We do see the Jedi sent to mediate disagreements and act as councilors, but that role gets dropped once violence becomes a possibility. During The Clone Wars, we don’t just see Jedi fighting in the front lines; we see them conducting the war. We watch them take lives, sometimes in anger, while all the while they tell us that they are keepers of peace and not soldiers.
As a result, in both the prequels and in The Clone Wars, the Jedi are much more accurately warriors, not warrior monks. While it is implied that they do other works besides battle, we rarely see that happen. The prequel Jedi gained discipline in order to fight, as opposed to the other way around, which is a much more Western viewpoint than it is an Eastern one. As the Jedi seek balance, disapprove of anger, and wish for peace and the betterment of others, that also begs another question: how do they reconcile that with war and a need for violence? We see them kill, but we don’t see them have any kind of emotional reaction to killing. Their willingness to fight also tends to override their willingness to seek more peaceful solutions. The Jedi do not just fight and lead in the war; they commit what we consider war crimes, such as the use of child soldiers, to name one of many of the horrible things Jedi have done. Padawan learners are not adults, and Ahsoka Tano was a child soldier.

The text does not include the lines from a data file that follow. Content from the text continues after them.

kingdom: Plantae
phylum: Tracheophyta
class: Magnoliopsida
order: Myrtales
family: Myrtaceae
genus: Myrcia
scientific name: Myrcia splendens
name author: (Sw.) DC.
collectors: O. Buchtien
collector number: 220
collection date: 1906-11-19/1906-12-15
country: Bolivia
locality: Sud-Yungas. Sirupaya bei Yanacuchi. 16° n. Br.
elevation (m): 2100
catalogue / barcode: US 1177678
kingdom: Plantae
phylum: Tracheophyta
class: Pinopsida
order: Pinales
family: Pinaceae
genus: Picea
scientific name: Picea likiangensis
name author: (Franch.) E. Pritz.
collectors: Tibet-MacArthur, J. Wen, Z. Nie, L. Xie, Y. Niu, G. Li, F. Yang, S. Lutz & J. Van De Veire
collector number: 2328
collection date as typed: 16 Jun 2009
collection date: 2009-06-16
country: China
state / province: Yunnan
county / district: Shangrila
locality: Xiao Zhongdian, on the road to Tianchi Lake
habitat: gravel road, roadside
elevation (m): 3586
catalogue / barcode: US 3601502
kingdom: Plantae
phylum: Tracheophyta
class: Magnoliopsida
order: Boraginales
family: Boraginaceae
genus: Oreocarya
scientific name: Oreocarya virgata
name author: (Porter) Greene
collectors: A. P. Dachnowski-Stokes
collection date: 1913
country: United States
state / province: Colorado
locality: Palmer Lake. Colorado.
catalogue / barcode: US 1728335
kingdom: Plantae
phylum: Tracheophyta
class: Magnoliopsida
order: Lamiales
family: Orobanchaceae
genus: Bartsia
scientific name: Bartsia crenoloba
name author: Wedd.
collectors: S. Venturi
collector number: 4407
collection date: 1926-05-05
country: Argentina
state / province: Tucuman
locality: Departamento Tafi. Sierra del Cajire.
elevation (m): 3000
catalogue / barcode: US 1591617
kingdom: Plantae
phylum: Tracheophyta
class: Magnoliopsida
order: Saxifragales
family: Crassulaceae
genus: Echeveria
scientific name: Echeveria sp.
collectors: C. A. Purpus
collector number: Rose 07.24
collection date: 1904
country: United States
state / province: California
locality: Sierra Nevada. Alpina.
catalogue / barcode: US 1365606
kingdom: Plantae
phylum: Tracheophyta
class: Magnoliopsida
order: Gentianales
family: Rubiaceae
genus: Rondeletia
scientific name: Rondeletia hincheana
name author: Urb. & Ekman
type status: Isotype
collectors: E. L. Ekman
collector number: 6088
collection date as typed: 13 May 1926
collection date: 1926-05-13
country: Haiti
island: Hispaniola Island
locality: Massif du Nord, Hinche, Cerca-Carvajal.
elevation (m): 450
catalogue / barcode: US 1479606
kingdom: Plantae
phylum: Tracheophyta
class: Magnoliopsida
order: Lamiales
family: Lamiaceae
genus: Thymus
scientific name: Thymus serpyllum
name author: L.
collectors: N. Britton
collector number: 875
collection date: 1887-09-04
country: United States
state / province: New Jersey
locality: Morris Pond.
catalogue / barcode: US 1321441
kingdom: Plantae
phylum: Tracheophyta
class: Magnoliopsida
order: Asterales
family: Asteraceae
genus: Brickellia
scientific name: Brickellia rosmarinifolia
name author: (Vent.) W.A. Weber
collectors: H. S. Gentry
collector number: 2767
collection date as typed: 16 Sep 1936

Furthermore, the Jedi may be spiritual, but in the prequels their spirituality exists more as a way to strengthen their physical abilities. This is in direct contrast to the original trilogy, where their way of life was called a “religion” and was not limited to a person’s biology. Luke’s training under Yoda was about discipline, but it was not about violence. There’s not a single moment in their time together that Yoda teaches Luke how to fight. Instead, he teaches Luke that the Force is beyond the physical—this is why someone as tiny and frail as Yoda could be such a powerful Jedi master. Later on, in Return of the Jedi, at one point Luke nearly kills Vader in anger. He stops at the last minute and is horrified at his own actions. He takes that moment to choose a path of non-violence, even at the potential cost of his own life.
We also see something similar between Vader and Obi-Wan. Obi-Wan allows Vader to kill him, because Obi-Wan has achieved the Jedi equivalent of Enlightenment. And knowing that, he chooses the path of non-violence, despite his impending death. Obi-Wan becomes one with the Force and returns to the living world as a ghost.
The original trilogy was much more in line with Eastern monasticism than the prequels, and for me, that’s one of the reasons why those movies are superior to the prequels. It’s arguable that the way the Jedi practice their beliefs in the prequels helped lead to their fall, and that they were purposefully written to be in the wrong. After all, their beliefs about balance and violence directly contradicts what Luke learns about balance and violence. However, like many other instances in the prequels, this is only a conclusion you can get to by reading between the lines, which is a problem since it’s such a large and important part of the story. Now that The Force Awakens is on its way, I eagerly look forward to how it and future installments will handle all of this.